WHAT YOU NEED TO DO
Images should be omitted while the rest of the data is duplicated exactly.

DATA BLOCK
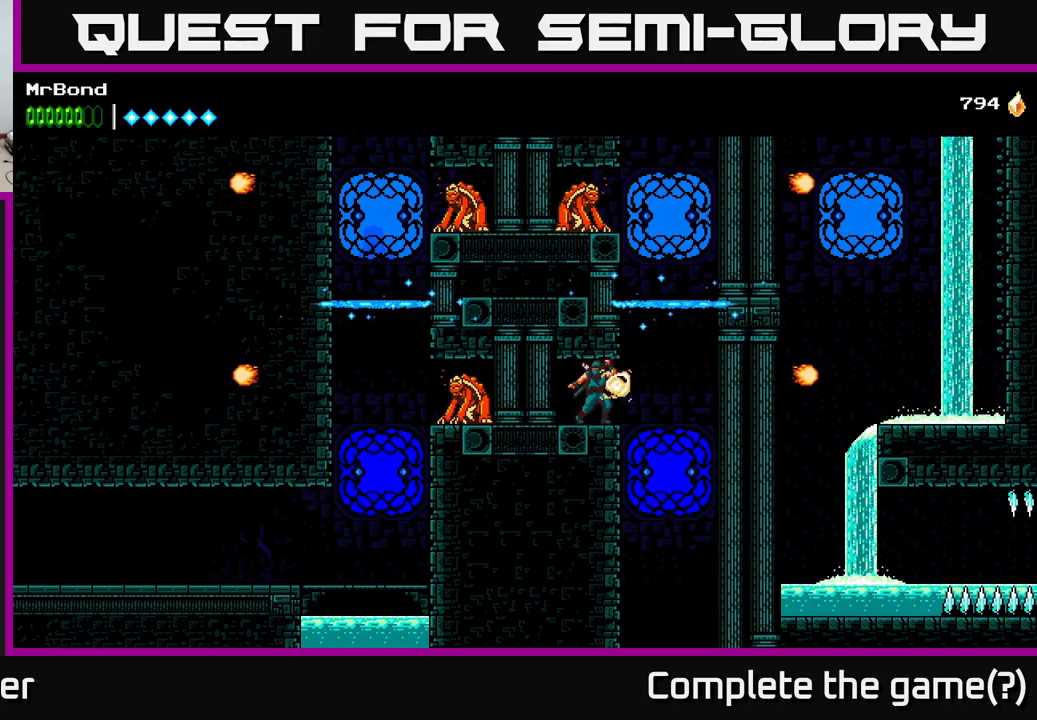
{"buttons": ["DPAD_RIGHT"], "right_stick": "center", "events": [[100, "DPAD_RIGHT", "down"], [250, "A", "down"], [500, "A", "up"]]}
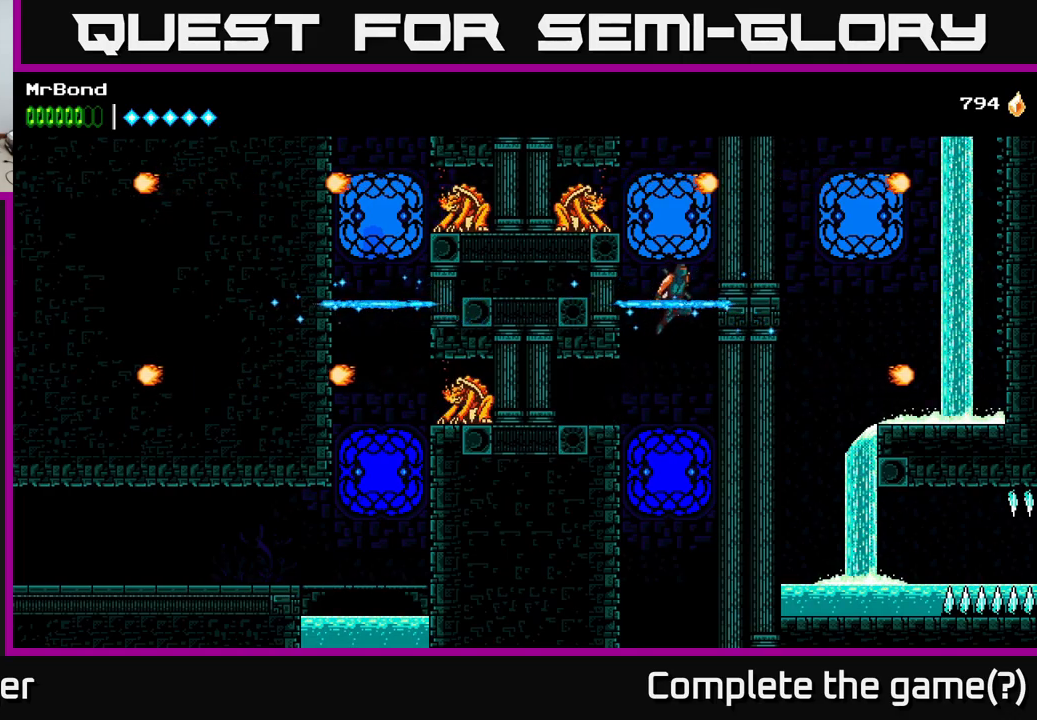
{"buttons": ["DPAD_LEFT"], "right_stick": "center", "events": [[183, "A", "down"], [200, "DPAD_RIGHT", "up"], [217, "DPAD_LEFT", "down"], [250, "X", "down"], [317, "A", "up"], [400, "X", "up"]]}
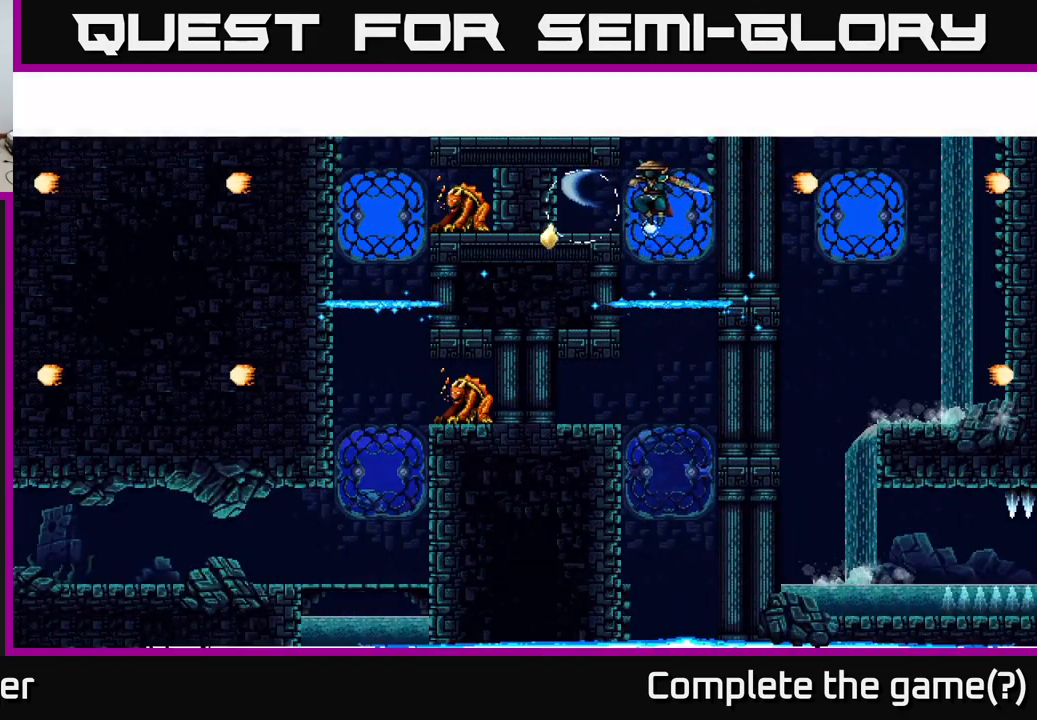
{"buttons": [], "right_stick": "center", "events": [[67, "A", "down"], [350, "A", "up"], [467, "DPAD_LEFT", "up"]]}
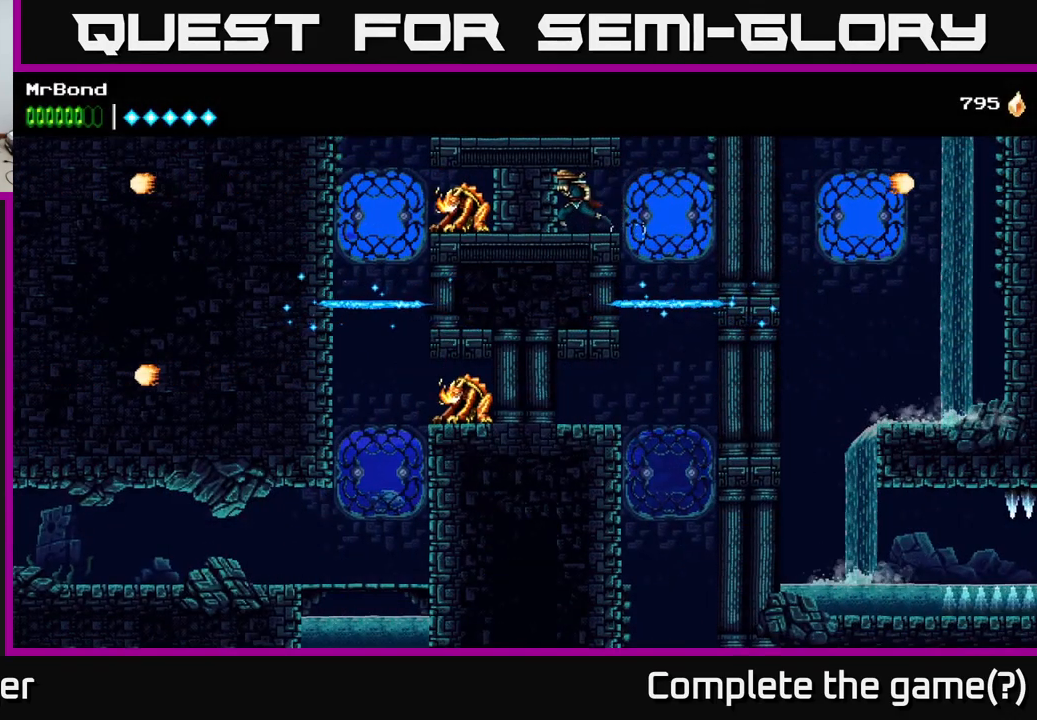
{"buttons": ["A", "DPAD_RIGHT"], "right_stick": "center", "events": [[33, "DPAD_RIGHT", "down"], [317, "A", "down"]]}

RESPONSE TO THIS TASK
{"buttons": ["DPAD_RIGHT"], "right_stick": "center", "events": [[100, "DPAD_RIGHT", "down"], [250, "A", "down"], [500, "A", "up"]]}
{"buttons": ["DPAD_LEFT"], "right_stick": "center", "events": [[183, "A", "down"], [200, "DPAD_RIGHT", "up"], [217, "DPAD_LEFT", "down"], [250, "X", "down"], [317, "A", "up"], [400, "X", "up"]]}
{"buttons": [], "right_stick": "center", "events": [[67, "A", "down"], [350, "A", "up"], [467, "DPAD_LEFT", "up"]]}
{"buttons": ["A", "DPAD_RIGHT"], "right_stick": "center", "events": [[33, "DPAD_RIGHT", "down"], [317, "A", "down"]]}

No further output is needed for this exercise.